Historical population
| Census | Pop. | Note | %± |
| 1970 | 258 |  | — |
| 1980 | 1,464 |  | 467.4% |
| 1990 | 1,712 |  | 16.9% |
| 2000 | 2,275 |  | 32.9% |
| 2010 | 2,240 |  | −1.5% |
| 2020 | 2,175 |  | −2.9% |
U.S. Decennial Census

===2020 census===

As of the 2020 census, 2,175 people, 943 households, and 719 families were residing in the city. The median age was 51.7 years; 15.7% of the residents were under 18 and 26.9% were 65 or older. For every 100 females, there were 94.9 males, and for every 100 females 18 and over, there were 94.5 males 18 and over.

None of the residents lived in urban areas, while 100.0% lived in rural areas.

Of the 943 households in Tool, 18.7% had children under 18 living in them, 44.9% were married-couple households, 21.5% were households with a male householder and no spouse or partner present, and 24.9% were households with a female householder and no spouse or partner present. About 28.8% of all households were made up of individuals, and 14.9% had someone living alone who was 65 or older.

Of the 1,516 housing units, 37.8% were vacant. The homeowner vacancy rate was 3.7% and the rental vacancy rate was 14.0%.

Racial composition as of the 2020 census
| Race | Number | Percentage |
|---|---|---|
| White | 1,892 | 87.0% |
| Black or African American | 19 | 0.9% |
| American Indian and Alaska Native | 15 | 0.7% |
| Asian | 28 | 1.3% |
| Native Hawaiian and other Pacific Islander | 4 | 0.2% |
| Some other race | 31 | 1.4% |
| Two or more races | 186 | 8.6% |
| Hispanic or Latino (of any race) | 168 | 7.7% |

===2000 census===

As of the census of 2000, 2,275 people, 1,006 households, and 682 families resided in the city. The population density was 630.6 PD/sqmi. The 1,416 housing units had an average density of 392.5 /sqmi. The racial makeup of the city was 95.56% White, 0.40% African American, 0.40% Native American, 0.13% Asian, 0.22% Pacific Islander, 1.19% from other races, and 2.11% from two or more races. Hispanics or Latinos of any race were 2.33% of the population.

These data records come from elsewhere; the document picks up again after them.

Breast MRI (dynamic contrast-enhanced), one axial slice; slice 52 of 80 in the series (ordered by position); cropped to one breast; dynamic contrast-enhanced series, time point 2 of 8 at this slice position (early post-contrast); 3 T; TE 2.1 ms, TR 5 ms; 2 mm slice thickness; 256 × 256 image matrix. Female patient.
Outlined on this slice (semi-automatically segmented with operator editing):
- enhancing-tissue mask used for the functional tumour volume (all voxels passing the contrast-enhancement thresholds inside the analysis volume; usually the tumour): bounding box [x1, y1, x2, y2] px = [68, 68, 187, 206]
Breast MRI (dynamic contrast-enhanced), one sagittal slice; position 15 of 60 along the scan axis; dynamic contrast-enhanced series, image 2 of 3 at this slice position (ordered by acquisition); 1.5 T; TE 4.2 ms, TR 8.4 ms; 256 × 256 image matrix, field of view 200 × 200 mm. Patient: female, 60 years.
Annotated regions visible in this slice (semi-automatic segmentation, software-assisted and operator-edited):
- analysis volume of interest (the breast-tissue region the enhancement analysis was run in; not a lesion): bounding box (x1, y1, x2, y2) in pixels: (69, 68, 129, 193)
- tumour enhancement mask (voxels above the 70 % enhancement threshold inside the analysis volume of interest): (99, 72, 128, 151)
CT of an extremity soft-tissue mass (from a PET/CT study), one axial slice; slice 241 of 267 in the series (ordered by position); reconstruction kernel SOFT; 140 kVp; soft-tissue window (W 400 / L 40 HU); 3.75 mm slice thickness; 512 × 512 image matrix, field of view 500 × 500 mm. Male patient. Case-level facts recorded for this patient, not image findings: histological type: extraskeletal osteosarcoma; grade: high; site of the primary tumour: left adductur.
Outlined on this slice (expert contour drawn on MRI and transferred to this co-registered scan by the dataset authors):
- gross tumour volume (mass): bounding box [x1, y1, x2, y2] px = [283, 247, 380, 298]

Of the 1,006 households, 19.7% had children under 18 living with them, 53.0% were married couples living together, 10.5% had a female householder with no husband present, and 32.2% were not families. About 27.4% of all households were made up of individuals, and 14.9% had someone living alone who was 65 age or older. The average household size was 2.26, and the average family size was 2.73.

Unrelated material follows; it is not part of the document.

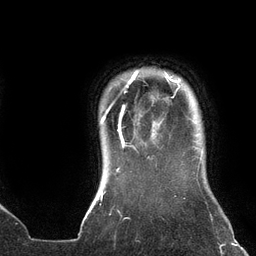
Breast MRI (dynamic contrast-enhanced), one axial slice. Position 119 of 134 along the scan axis. Cropped to one breast. Dynamic contrast-enhanced series, time point 2 of 6 at this slice position (early post-contrast). 3 T. TE 2.7 ms, TR 6.5 ms. 1.2 mm slice thickness. 256 × 256 image matrix, field of view 200 × 200 mm. Female patient.
Structures marked on this image (semi-automatic segmentation, software-assisted and operator-edited):
- enhancing-tissue mask used for the functional tumour volume (all voxels passing the contrast-enhancement thresholds inside the analysis volume; usually the tumour): box from (x=100, y=71) to (x=180, y=158) px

In the city, the age distribution was 19.3% under 18, 5.3% from 18 to 24, 22.7% from 25 to 44, 28.4% from 45 to 64, and 24.3% who were 65 or older. The median age was 47 years. For every 100 females, there were 97.5 males. For every 100 females 18 and over, there were 94.2 males.

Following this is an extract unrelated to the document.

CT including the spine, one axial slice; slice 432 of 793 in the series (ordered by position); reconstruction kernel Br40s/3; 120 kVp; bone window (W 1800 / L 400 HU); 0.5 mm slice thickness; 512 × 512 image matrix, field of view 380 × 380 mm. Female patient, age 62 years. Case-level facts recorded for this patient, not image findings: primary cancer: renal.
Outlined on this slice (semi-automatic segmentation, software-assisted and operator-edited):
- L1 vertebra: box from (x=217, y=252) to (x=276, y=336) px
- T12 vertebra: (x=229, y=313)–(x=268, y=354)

The median income in the city for a household was $32,679 and for a family was $37,396. Males had a median income of $33,534 versus $24,000 for females. The per capita income for the city was $19,507. About 10.8% of families and 15.1% of the population were below the poverty line, including 26.6% of those under 18 and 7.5% of those 65 or over.
==Education==
Tool is served by the Malakoff and Mabank Independent School Districts.